==== Text der Rede

Rede von Yves Mersch, Mitglied des Direktoriums der EZB, Schweizerisch-Deutscher Wirtschaftsclub, Frankfurt am Main, 19. März 2018

Sehr geehrte Damen und Herren,

Gegenwärtig erholt sich die Wirtschaft im Euroraum noch stärker als erwartet. Viele hoffen daher, dass die Geldpolitik bald wieder „normaler“ wird.

Die Modalitäten des Ausstiegs aus unserem Ankaufprogramm sind dabei an eine Voraussetzung geknüpft: die nachhaltige Anpassung der Inflation an unser Ziel.

Wir sind zuversichtlicher geworden, dass die Inflation auf dem richtigen Weg ist. Es ist also nur noch eine Frage der Zeit, bis wir das Ziel erreichen. Auf dem Weg dahin brauchen wir allerdings weiterhin eine expansive Geldpolitik.

Das bedeutet aber nicht, dass unsere konkreten geldpolitischen Maßnahmen komplett unverändert bleiben müssen. Der graduelle Ausstieg aus dem Ankaufprogramm stellt uns jedoch vor gewisse Herausforderungen: Einerseits könnte ein zu rasches Ende zu überzogenen Marktreaktionen führen. Andererseits, nimmt die Effektivität des Ankaufprogramms mit der Zeit ab; die Nebenwirkungen nehmen zu. Um diese Risiken einzudämmen, brauchen wir eine glaubwürdige Perspektive für den Ausstieg.

========
==== Übungsdaten

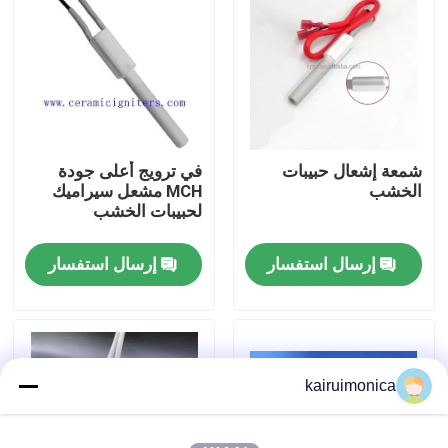
عرض الواقع الافتراضي
معلومات عنا
شمعة إشعال حبيبات
في ترويج أعلى جودة
جولة في المعمل
الخشب
MCH مشعل سيراميك
لحبيبات الخشب
رقابة جودة
إرسال استفسار
إرسال استفسار
اتصل بنا
أخبار
kairuimonica
اطلب اقتباس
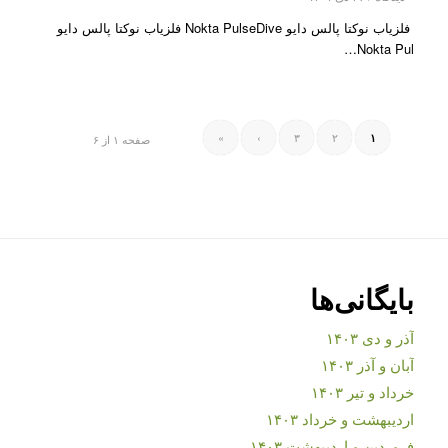
فلزیاب نوکتا پالس دایو Nokta PulseDive فلزیاب نوکتا پالس دایو
Nokta Pul…
»
›
۳
۲
۱
صفحه ۱ از ۶
بایگانی‌ها
آذر و دی ۱۴۰۳
آبان و آذر ۱۴۰۳
خرداد و تیر ۱۴۰۳
اردیبهشت و خرداد ۱۴۰۳
فروردین و اردیبهشت ۱۴۰۳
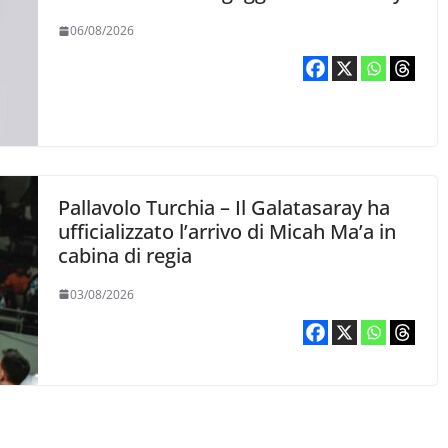
06/08/2026
Pallavolo Turchia – Il Galatasaray ha
ufficializzato l’arrivo di Micah Ma’a in
cabina di regia
03/08/2026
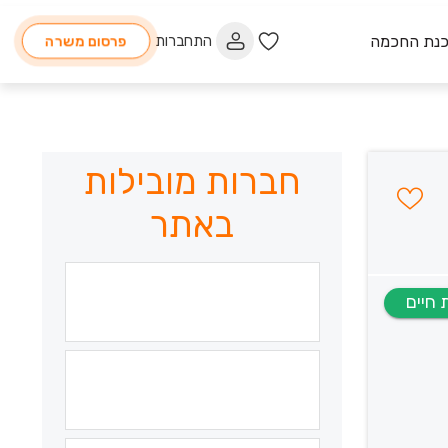
כנת החכמה
התחברות
פרסום משרה
חברות מובילות
באתר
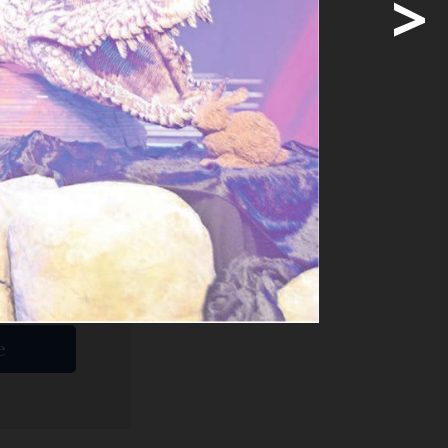
>
tig
bewacht ...
ige
e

========

**Arbeitsanweisungen**
**A)** Beantworte anhand der Rede:
(i) Vor welchem Publikum und an welchem Ort wurde sie gehalten, und an welchem Datum?
(ii) An welche Voraussetzung sind die Modalitäten des Ausstiegs aus dem Ankaufprogramm geknüpft?
(iii) Was wird gebraucht, um die mit dem Ausstieg verbundenen Risiken einzudämmen?
**B)** Schreibe aus den Einträgen die Zeilen ab, beginnend mit der Zeile, die „فلزیاب نوکتا پالس دایو Nokta“ enthält, und fortlaufend bis zur letzten Zeile der Einträge, beide eingeschlossen. Lass die Bilder dabei weg.

**Lösungen je Aufgabe**
**A)**
(i) Vor dem Schweizerisch-Deutschen Wirtschaftsclub in Frankfurt am Main, am 19. März 2018.
(ii) An die nachhaltige Anpassung der Inflation an das Ziel.
(iii) Eine glaubwürdige Perspektive für den Ausstieg.

**B)**
فلزیاب نوکتا پالس دایو Nokta PulseDive فلزیاب نوکتا پالس دایو
Nokta Pul…
»
›
۳
۲
۱
صفحه ۱ از ۶
بایگانی‌ها
آذر و دی ۱۴۰۳
آبان و آذر ۱۴۰۳
خرداد و تیر ۱۴۰۳
اردیبهشت و خرداد ۱۴۰۳
فروردین و اردیبهشت ۱۴۰۳
06/08/2026
Pallavolo Turchia – Il Galatasaray ha
ufficializzato l’arrivo di Micah Ma’a in
cabina di regia
03/08/2026
כנת החכמה
התחברות
פרסום משרה
חברות מובילות
באתר
>
tig
bewacht ...
ige
e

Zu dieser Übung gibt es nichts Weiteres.